* [DATA SUPPLIED]
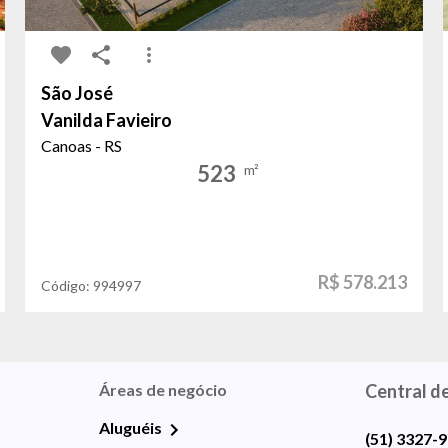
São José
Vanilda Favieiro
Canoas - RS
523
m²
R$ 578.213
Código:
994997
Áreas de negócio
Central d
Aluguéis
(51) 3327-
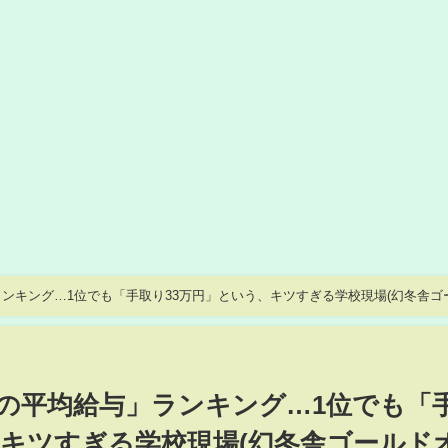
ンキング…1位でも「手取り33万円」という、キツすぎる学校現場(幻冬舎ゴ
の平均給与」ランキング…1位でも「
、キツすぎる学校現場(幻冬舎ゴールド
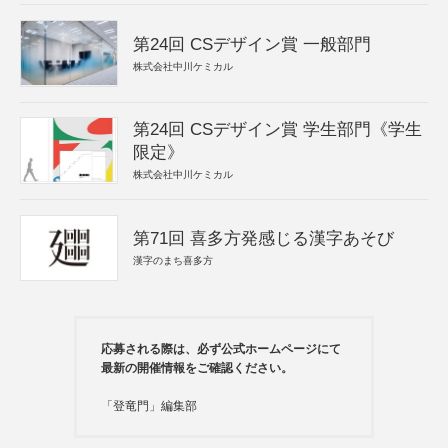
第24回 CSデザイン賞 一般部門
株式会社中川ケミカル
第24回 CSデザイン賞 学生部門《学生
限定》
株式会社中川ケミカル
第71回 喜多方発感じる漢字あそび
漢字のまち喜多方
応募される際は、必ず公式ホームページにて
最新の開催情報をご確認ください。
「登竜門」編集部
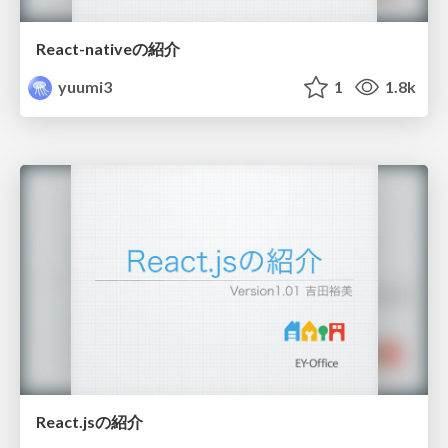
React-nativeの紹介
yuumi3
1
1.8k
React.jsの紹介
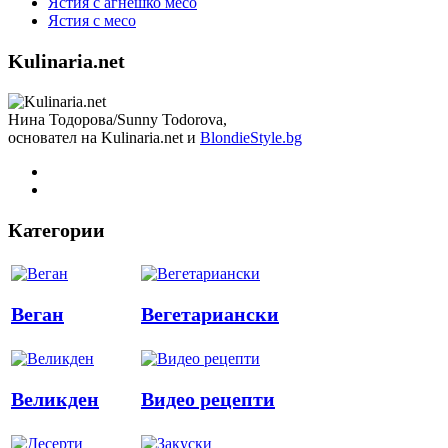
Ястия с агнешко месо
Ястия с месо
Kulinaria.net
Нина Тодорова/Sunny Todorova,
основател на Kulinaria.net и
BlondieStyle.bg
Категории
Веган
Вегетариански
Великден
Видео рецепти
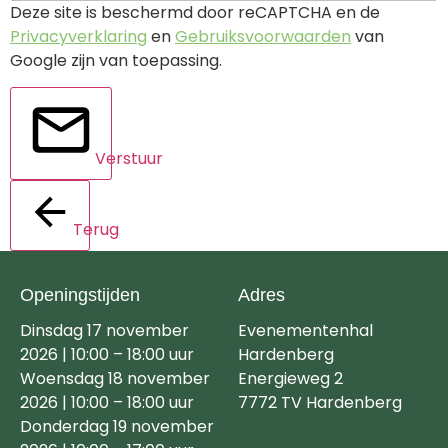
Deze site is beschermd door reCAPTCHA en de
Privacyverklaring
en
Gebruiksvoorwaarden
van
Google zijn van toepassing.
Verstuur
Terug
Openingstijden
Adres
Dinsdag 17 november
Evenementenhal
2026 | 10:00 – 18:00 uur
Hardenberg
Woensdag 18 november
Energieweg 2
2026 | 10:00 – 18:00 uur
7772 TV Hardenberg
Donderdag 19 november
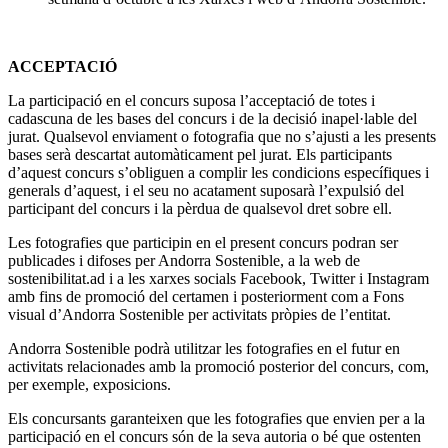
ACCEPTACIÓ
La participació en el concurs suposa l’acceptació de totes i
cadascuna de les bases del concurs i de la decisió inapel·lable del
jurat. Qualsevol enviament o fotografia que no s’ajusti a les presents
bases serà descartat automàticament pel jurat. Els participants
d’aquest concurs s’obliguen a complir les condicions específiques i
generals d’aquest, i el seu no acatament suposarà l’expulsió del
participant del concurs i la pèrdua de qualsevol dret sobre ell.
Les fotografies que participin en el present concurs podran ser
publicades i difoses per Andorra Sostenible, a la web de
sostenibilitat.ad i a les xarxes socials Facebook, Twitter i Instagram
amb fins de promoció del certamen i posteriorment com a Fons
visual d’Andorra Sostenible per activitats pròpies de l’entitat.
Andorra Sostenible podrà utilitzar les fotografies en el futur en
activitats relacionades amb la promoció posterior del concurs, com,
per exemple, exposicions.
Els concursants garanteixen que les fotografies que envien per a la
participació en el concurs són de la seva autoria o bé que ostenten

* * *

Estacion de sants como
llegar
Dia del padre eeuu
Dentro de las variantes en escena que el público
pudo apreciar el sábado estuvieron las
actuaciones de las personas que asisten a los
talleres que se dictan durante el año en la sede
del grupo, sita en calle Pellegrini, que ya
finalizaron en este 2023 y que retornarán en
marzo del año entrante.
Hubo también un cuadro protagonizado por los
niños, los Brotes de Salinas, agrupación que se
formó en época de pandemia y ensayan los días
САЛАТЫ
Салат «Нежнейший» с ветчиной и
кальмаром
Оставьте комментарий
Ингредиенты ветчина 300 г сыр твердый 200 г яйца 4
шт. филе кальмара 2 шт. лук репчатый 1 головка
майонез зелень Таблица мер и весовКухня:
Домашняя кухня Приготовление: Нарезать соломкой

* [TO-DO ITEM]
Starting at the line containing "Estacion de sants como" and ending at the line containing "Домашняя кухня Приготовление: Нарезать", convert those lines of the data into a Markdown table with the columns Row and Line, numbering each line and leaving out blank lines.

* [SOLUTION FOR THIS TASK]
| Row | Line |
|---|---|
| 1 | Estacion de sants como |
| 2 | llegar |
| 3 | Dia del padre eeuu |
| 4 | Dentro de las variantes en escena que el público |
| 5 | pudo apreciar el sábado estuvieron las |
| 6 | actuaciones de las personas que asisten a los |
| 7 | talleres que se dictan durante el año en la sede |
| 8 | del grupo, sita en calle Pellegrini, que ya |
| 9 | finalizaron en este 2023 y que retornarán en |
| 10 | marzo del año entrante. |
| 11 | Hubo también un cuadro protagonizado por los |
| 12 | niños, los Brotes de Salinas, agrupación que se |
| 13 | formó en época de pandemia y ensayan los días |
| 14 | САЛАТЫ |
| 15 | Салат «Нежнейший» с ветчиной и |
| 16 | кальмаром |
| 17 | Оставьте комментарий |
| 18 | Ингредиенты ветчина 300 г сыр твердый 200 г яйца 4 |
| 19 | шт. филе кальмара 2 шт. лук репчатый 1 головка |
| 20 | майонез зелень Таблица мер и весовКухня: |
| 21 | Домашняя кухня Приготовление: Нарезать соломкой |